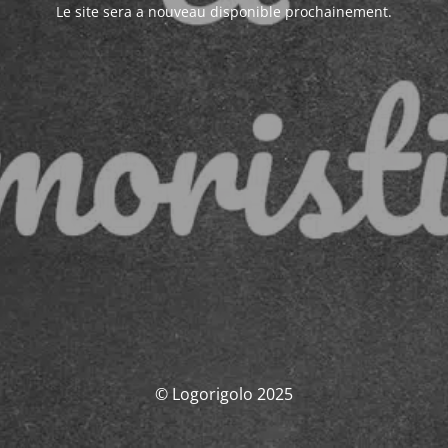
Le site sera a nouveau disponible prochainement.
© Logorigolo 2025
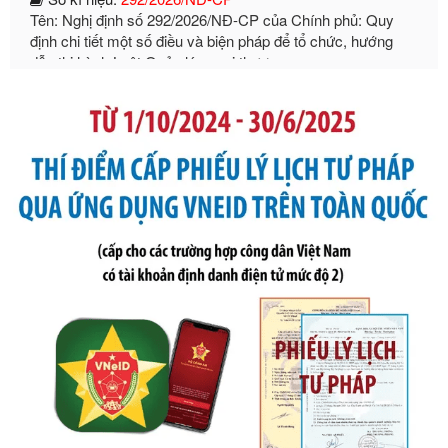
dẫn thi hành Luật Quản lý ngoại thương
Ngày ban hành: 21/07/2026
Số kí hiệu:
105/2026/TT-BTC
Tên: Thông tư số 105/2026/TT-BTC của Bộ Tài chính: Bãi
bỏ Thông tư số 87/2019/TT- BТC ngày 19 tháng 12 năm
2019 của Bộ trưởng Bộ Tài chính hướng dẫn thực hiện xử
phạt vi phạm hành chính trong lĩnh vực kho bạc nhà nước
Ngày ban hành: 21/07/2026
Số kí hiệu:
291/2026/NĐ-CP
Tên: Nghị định số 291/2026/NĐ-CP của Chính phủ: Sửa
đổi, bổ sung một số điều của Nghị định số 125/2020/NĐ-СР
ngày 19 tháng 10 năm 2020 của Chính phủ quy định xử
phạt vi phạm hành chính về thuế, hóa đơn được sửa đổi, bổ
sung bởi Nghị định số 102/2021/NĐ-CP
Ngày ban hành: 20/07/2026
Số kí hiệu:
2303/QĐ-UBND
Tên: Quyết định công bố Danh mục thủ tục hành chính mới
ban hành, được sửa đổi, bổ sung, bị bãi bỏ và phê duyệt
Quy trình nội bộ, quy trình điện tử giải quyết thủ tục hành
chính trong một số lĩnh vực thuộc phạm vi chức năng quản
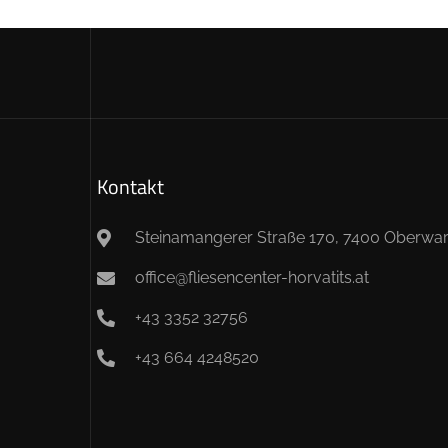
Kontakt
Steinamangerer Straße 170, 7400 Oberwar
office@fliesencenter-horvatits.at
+43 3352 32756
+43 664 4248520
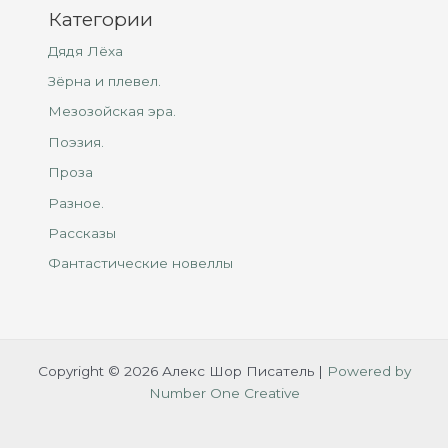
Категории
Дядя Лёха
Зёрна и плевел.
Мезозойская эра.
Поэзия.
Проза
Разное.
Рассказы
Фантастические новеллы
Copyright © 2026 Алекс Шор Писатель |
Powered by
Number One Creative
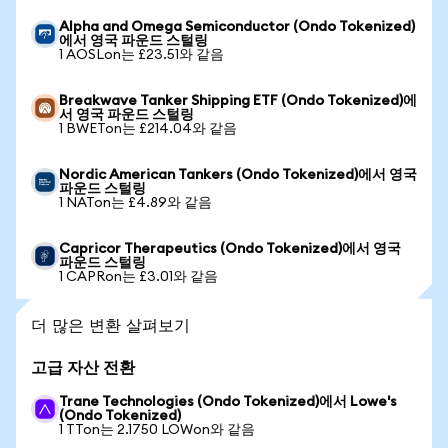
Alpha and Omega Semiconductor (Ondo Tokenized)
에서 영국 파운드 스털링
1 AOSLon는 £23.51와 같음
Breakwave Tanker Shipping ETF (Ondo Tokenized)에
서 영국 파운드 스털링
1 BWETon는 £214.04와 같음
Nordic American Tankers (Ondo Tokenized)에서 영국
파운드 스털링
1 NATon는 £4.89와 같음
Capricor Therapeutics (Ondo Tokenized)에서 영국
파운드 스털링
1 CAPRon는 £3.01와 같음
더 많은 변환 살펴보기
고급 자산 전환
Trane Technologies (Ondo Tokenized)에서 Lowe's
(Ondo Tokenized)
1 TTon는 2.1750 LOWon와 같음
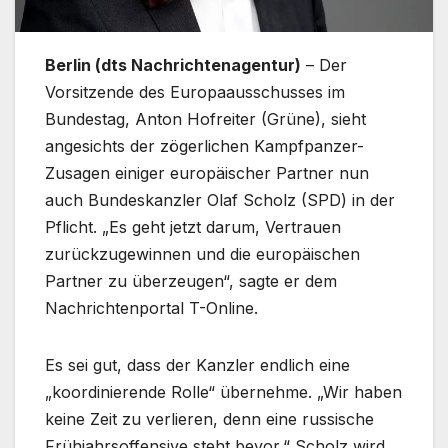
Berlin (dts Nachrichtenagentur)
– Der
Vorsitzende des Europaausschusses im
Bundestag, Anton Hofreiter (Grüne), sieht
angesichts der zögerlichen Kampfpanzer-
Zusagen einiger europäischer Partner nun
auch Bundeskanzler Olaf Scholz (SPD) in der
Pflicht. „Es geht jetzt darum, Vertrauen
zurückzugewinnen und die europäischen
Partner zu überzeugen“, sagte er dem
Nachrichtenportal T-Online.
Es sei gut, dass der Kanzler endlich eine
„koordinierende Rolle“ übernehme. „Wir haben
keine Zeit zu verlieren, denn eine russische
Frühjahrsoffensive steht bevor.“ Scholz wird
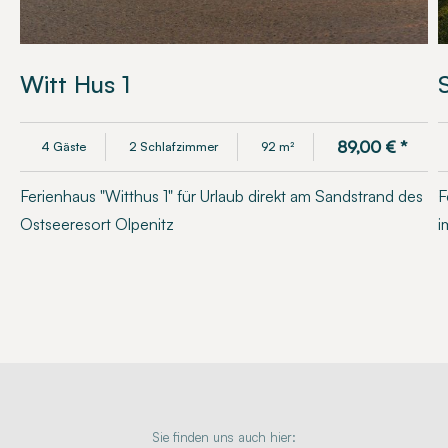
Witt Hus 1
89,00
€
*
4 Gäste
2 Schlafzimmer
92 m²
Ferienhaus "Witthus 1" für Urlaub direkt am Sandstrand des
F
Ostseeresort Olpenitz
i
Sie finden uns auch hier:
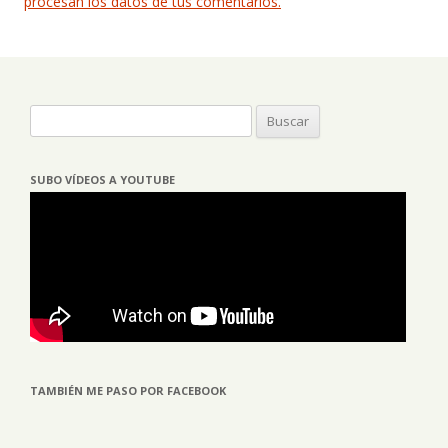
procesan los datos de tus comentarios.
Buscar:
SUBO VÍDEOS A YOUTUBE
TAMBIÉN ME PASO POR FACEBOOK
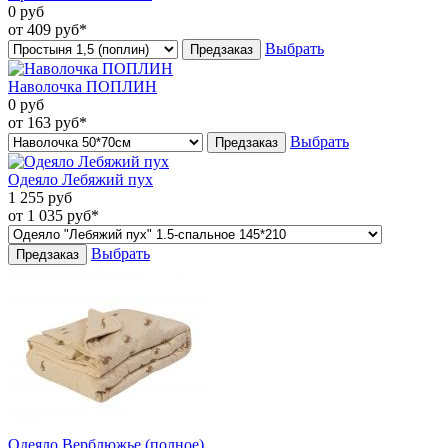
0
руб
от 409
руб*
Выбрать
Предзаказ
Наволочка ПОПЛИН
0
руб
от 163
руб*
Выбрать
Предзаказ
Одеяло Лебяжий пух
1 255
руб
от 1 035
руб*
Выбрать
Предзаказ
Одеяло Верблюжье (полное)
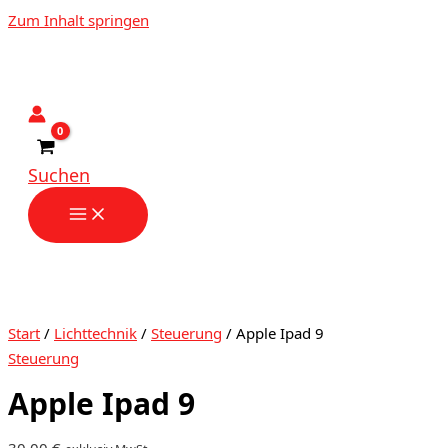
Zum Inhalt springen
Suchen
Start
/
Lichttechnik
/
Steuerung
/ Apple Ipad 9
Steuerung
Apple Ipad 9
30,00
€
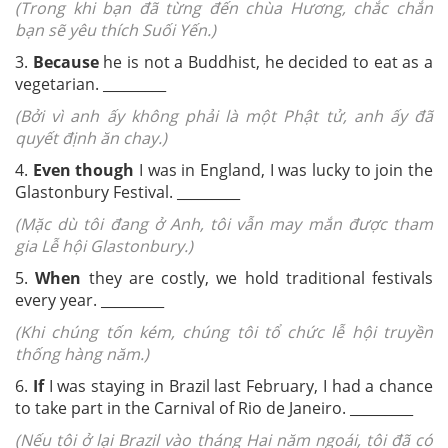
(Trong khi bạn đã từng đến chùa Hương, chắc chắn
bạn sẽ yêu thích Suối Yến.)
3.
Because
he is not a Buddhist, he decided to eat as a
vegetarian. _________
(Bởi vì anh ấy không phải là một Phật tử, anh ấy đã
quyết định ăn chay.)
4.
Even though
I was in England, I was lucky to join the
Glastonbury Festival. _________
(Mặc dù tôi đang ở Anh, tôi vẫn may mắn được tham
gia Lễ hội Glastonbury.)
5.
When
they are costly, we hold traditional festivals
every year. _________
(Khi chúng tốn kém, chúng tôi tổ chức lễ hội truyền
thống hàng năm.)
6.
If
I was staying in Brazil last February, I had a chance
to take part in the Carnival of Rio de Janeiro. _________
(Nếu tôi ở lại Brazil vào tháng Hai năm ngoái, tôi đã có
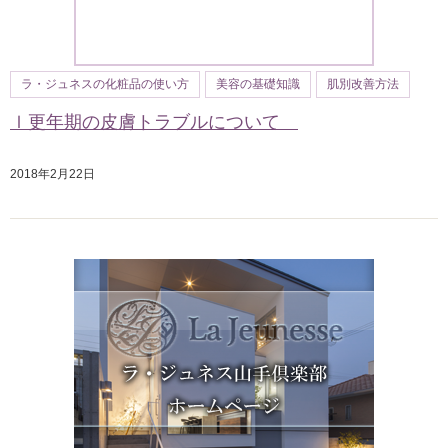
ラ・ジュネスの化粧品の使い方
美容の基礎知識
肌別改善方法
ｌ更年期の皮膚トラブルについて
2018年2月22日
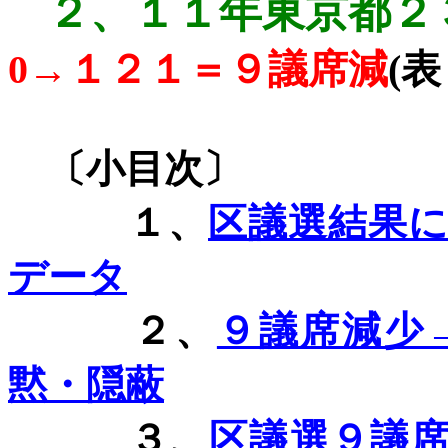
２、
１１年東京都２
0
→１２１＝９議席減
(
表
〔小目次〕
１、
区議選結果
データ
２、
９議席減少
黙・隠蔽
３、
区議選９議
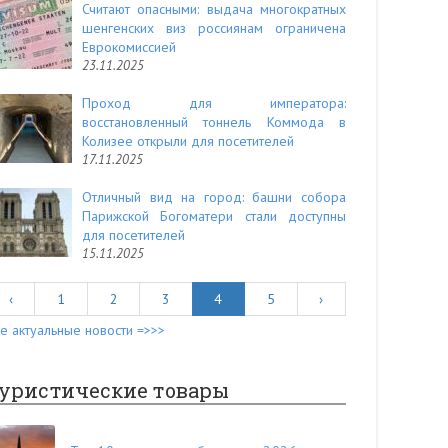
Считают опасными: выдача многократных
шенгенских виз россиянам ограничена
Еврокомиссией
23.11.2025
Проход для императора:
восстановленный тоннель Коммода в
Колизее открыли для посетителей
17.11.2025
Отличный вид на город: башни собора
Парижской Богоматери стали доступны
для посетителей
15.11.2025
‹
1
2
3
4
5
›
е актуальные новости =>>>
уристические товары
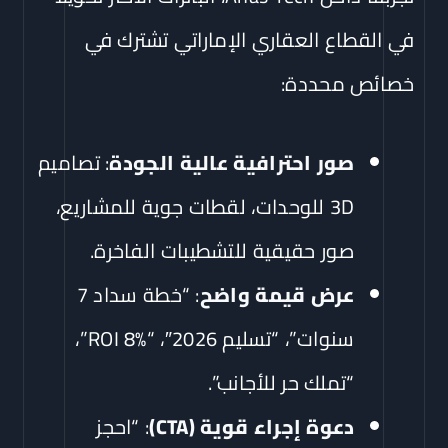
في القطاع العقاري الإماراتي تشترك في
خصائص محددة:
صور احترافية عالية الجودة
: تصاميم
3D للوحدات، لقطات جوية للمشاريع،
صور حقيقية للتشطيبات الفاخرة.
عرض قيمة واضح
: “خطة سداد 7
سنوات”، “تسليم 2026″، “ROI 8%”،
“تملك حر للأجانب”.
دعوة إجراء قوية (CTA)
: “احجز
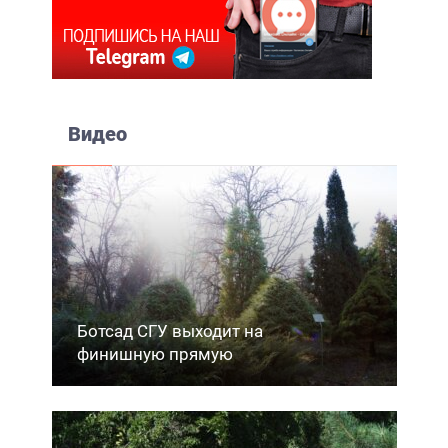
Видео
Ботсад СГУ выходит на
финишную прямую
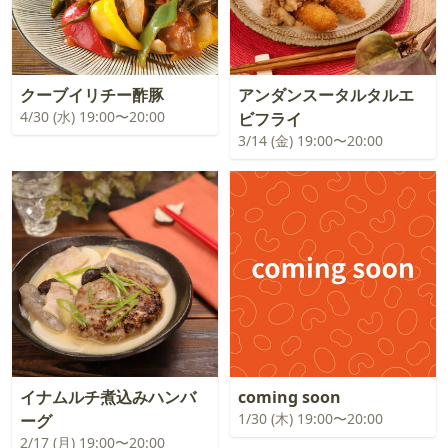
クーブイリチー酢豚
アンダンスータルタルエ
4/30 (水) 19:00〜20:00
ビフライ
3/14 (金) 19:00〜20:00
イナムルチ煮込みハンバ
coming soon
1/30 (木) 19:00〜20:00
ーグ
2/17 (月) 19:00〜20:00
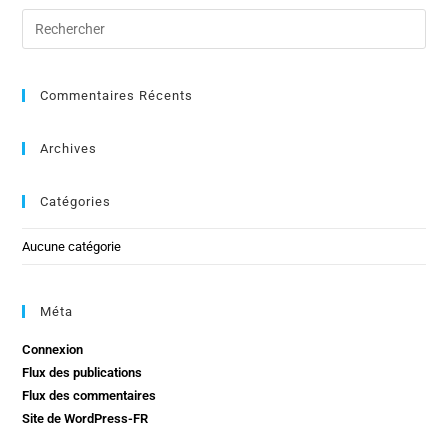
Commentaires Récents
Archives
Catégories
Aucune catégorie
Méta
Connexion
Flux des publications
Flux des commentaires
Site de WordPress-FR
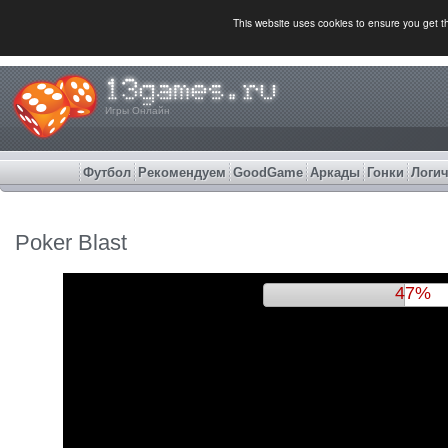
This website uses cookies to ensure you get 
Игры Онлайн
Футбол
Рекомендуем
GoodGame
Аркады
Гонки
Логич
Poker Blast
50%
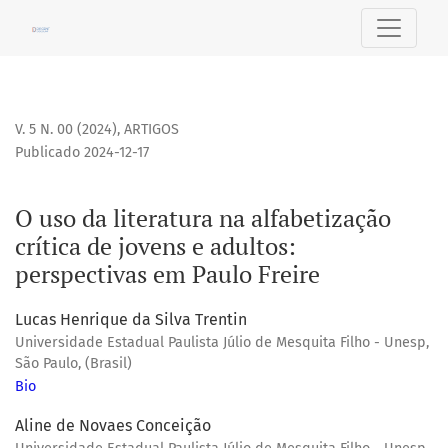
O uso da literatura na alfabetização crítica de jovens e adu
V. 5 N. 00 (2024)
,
ARTIGOS
Publicado 2024-12-17
O uso da literatura na alfabetização
crítica de jovens e adultos:
perspectivas em Paulo Freire
Lucas Henrique da Silva Trentin
Universidade Estadual Paulista Júlio de Mesquita Filho - Unesp,
São Paulo, (Brasil)
Bio
Aline de Novaes Conceição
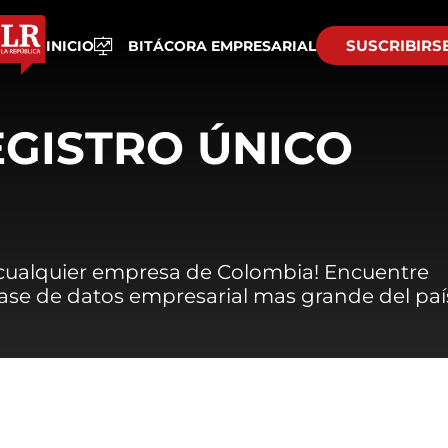
SUSCRIBIRS
INICIO
BITÁCORA EMPRESARIAL
EGISTRO ÚNICO
 cualquier empresa de Colombia! Encuentre
 base de datos empresarial mas grande del paí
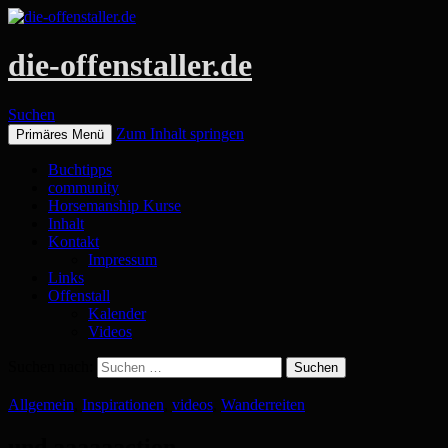
die-offenstaller.de
Suchen
Zum Inhalt springen
Primäres Menü
Buchtipps
community
Horsemanship Kurse
Inhalt
Kontakt
Impressum
Links
Offenstall
Kalender
Videos
Suchen nach:
Allgemein
,
Inspirationen
,
videos
,
Wanderreiten
und aaaaaaction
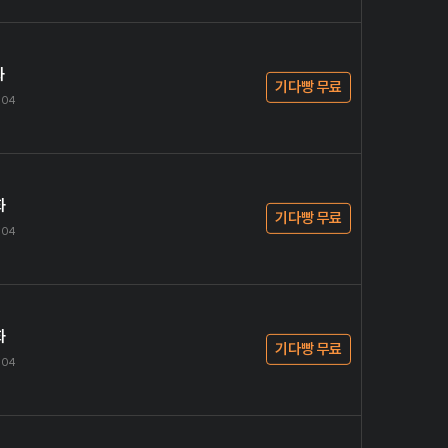
화
기다빵 무료
.04
화
기다빵 무료
.04
화
기다빵 무료
.04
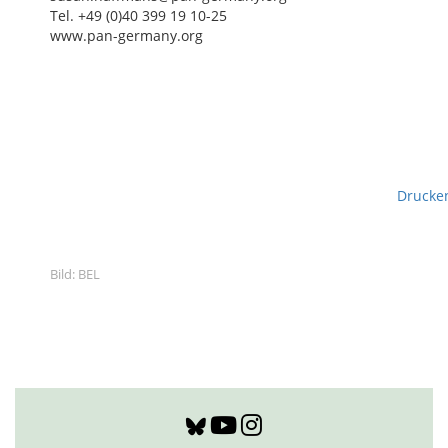
Tel. +49 (0)40 399 19 10-25
www.pan-germany.org
Drucke
Bild: BEL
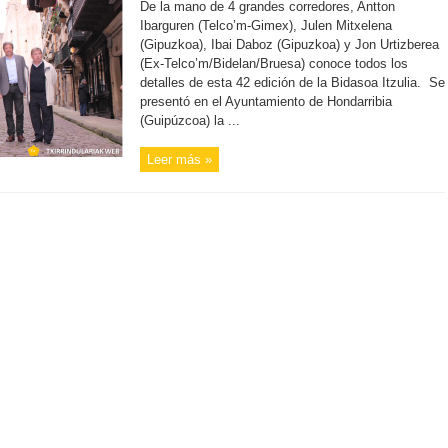
De la mano de 4 grandes corredores, Antton
Ibarguren (Telco’m-Gimex), Julen Mitxelena
(Gipuzkoa), Ibai Daboz (Gipuzkoa) y Jon Urtizberea
(Ex-Telco’m/Bidelan/Bruesa) conoce todos los
detalles de esta 42 edición de la Bidasoa Itzulia. Se
presentó en el Ayuntamiento de Hondarribia
(Guipúzcoa) la ...
Leer más »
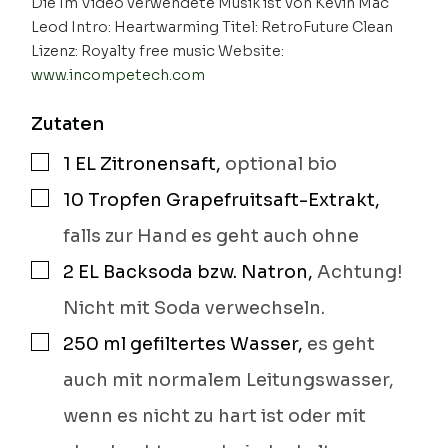
Die Im Video verwendete Musik ist von Kevin Mac
Leod Intro: Heartwarming Titel: RetroFuture Clean
Lizenz: Royalty free music Website:
www.incompetech.com
Zutaten
1
EL
Zitronensaft
,
optional bio
▢
10
Tropfen
Grapefruitsaft-Extrakt
,
▢
falls zur Hand es geht auch ohne
2
EL
Backsoda bzw. Natron
,
Achtung!
▢
Nicht mit Soda verwechseln.
250
ml
gefiltertes Wasser
,
es geht
▢
auch mit normalem Leitungswasser,
wenn es nicht zu hart ist oder mit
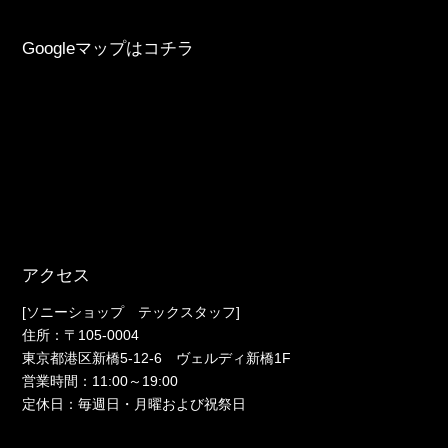
Googleマップはコチラ
アクセス
[ソニーショップ テックスタッフ]
住所：〒105-0004
東京都港区新橋5-12-6 ヴェルディ新橋1F
営業時間：11:00～19:00
定休日：毎週日・月曜および祝祭日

• **EXERCISE OBJECTIVE**: Reproduce everything in the listing from the line containing "Считают опасными: выдача многократных" down to the line containing "Site de WordPress-FR", both included, leaving the picture markers out.

• **SOLUTION TO THIS EXERCISE**:
Считают опасными: выдача многократных
шенгенских виз россиянам ограничена
Еврокомиссией
23.11.2025
Проход для императора:
восстановленный тоннель Коммода в
Колизее открыли для посетителей
17.11.2025
Отличный вид на город: башни собора
Парижской Богоматери стали доступны
для посетителей
15.11.2025
‹
1
2
3
4
5
›
е актуальные новости =>>>
уристические товары
في القطاع العقاري الإماراتي تشترك في
خصائص محددة:
صور احترافية عالية الجودة
: تصاميم
3D للوحدات، لقطات جوية للمشاريع،
صور حقيقية للتشطيبات الفاخرة.
عرض قيمة واضح
: “خطة سداد 7
سنوات”، “تسليم 2026″، “ROI 8%”،
“تملك حر للأجانب”.
دعوة إجراء قوية (CTA)
: “احجز
Видео
Ботсад СГУ выходит на
финишную прямую
クーブイリチー酢豚
アンダンスータルタルエ
4/30 (水) 19:00〜20:00
ビフライ
3/14 (金) 19:00〜20:00
イナムルチ煮込みハンバ
coming soon
1/30 (木) 19:00〜20:00
ーグ
2/17 (月) 19:00〜20:00
Commentaires Récents
Archives
Catégories
Aucune catégorie
Méta
Connexion
Flux des publications
Flux des commentaires
Site de WordPress-FR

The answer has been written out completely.